My heart began to beat fast within my chest. L-Love?! Gay?! W-What the fuck Rainer?!?! I screamed inside my head and began to roll around in bed. W-We're just friends... at least I thought we were... D-Does he only like me as a boyfriend...?! Tears began to come from my eyes the more I thought about it. What if he doesn't even wanna be my friend and only is with me because he wants me as something more?! What if we start dating and we break up?! W-Will he still be my friend?! Thought swirled my mind and I didn't know what to think.

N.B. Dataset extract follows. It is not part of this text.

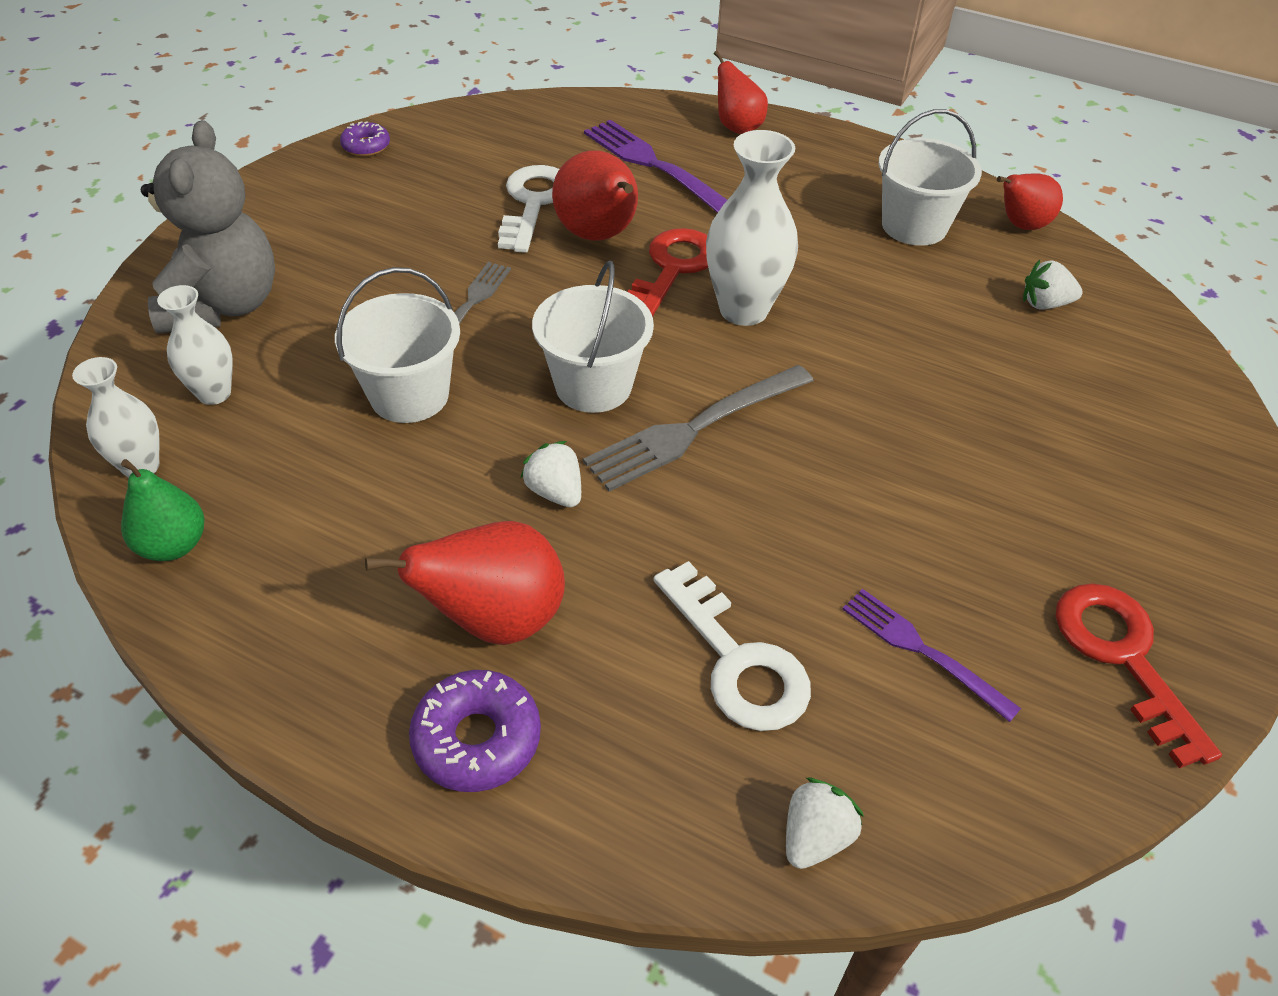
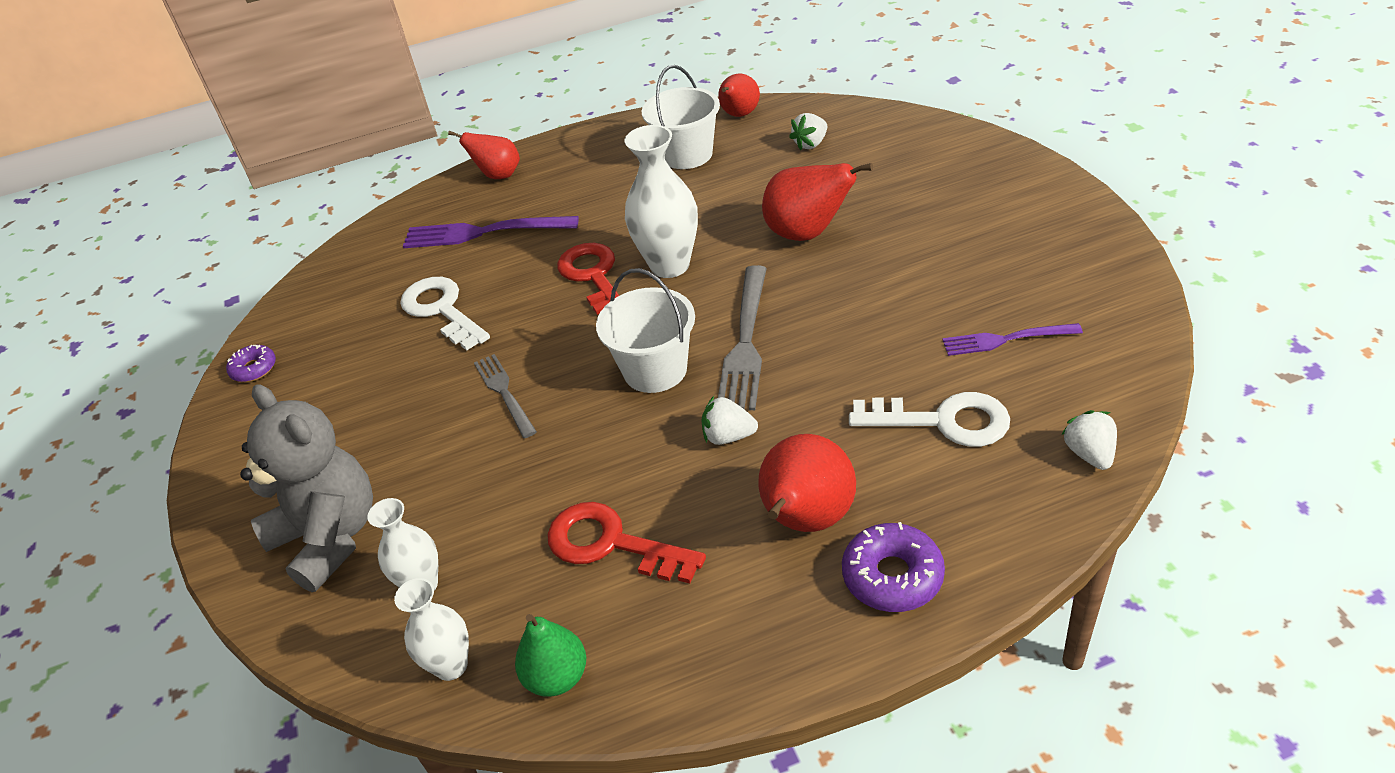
camera: 40 degrees left, 5 degrees down
(409, 395) = (556, 469): white bucket -> none
(599, 236) = (518, 294): red pear -> red pear (807, 233)
(1122, 657) = (1078, 267): red key -> red key (611, 544)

Before I knew what was happening, a large pair of hands came and cupped my cheeks. They were partially wet but not enough to notice without touching. I leaned into them and opened my eyes to see Rainer staring at me. He was kneeling down to my level. He also looked saddened by my sudden fit. I tried turning away but he held my gaze, along with my face.
I bit my lip. "R-Rainer..." I mumbled softly. "Do you want to... be m-my...my..." I couldn't say it. I just can't! I was scared. I wanted to ask if he wanted me to be his boyfriend. If I had any worth as a friend. And maybe... ask him if I'm gay...

Seemingly out of nowhere, Rainer gives me a soft kiss on my forehead. *It's ok, I'm here now.* "Hey, I brought snacks. Animal crackers, Gatorade, and I even got some freshly stocked cookies." He slowly moved his hands away and grabbed the snacks. He got onto the bed and sat next to me, his arm around me.
I leaned my head into his chest, knowing that kiss meant more now. I knew it now was meant as more lovers than best friends. And I knew that I could never look at Rainer the same way.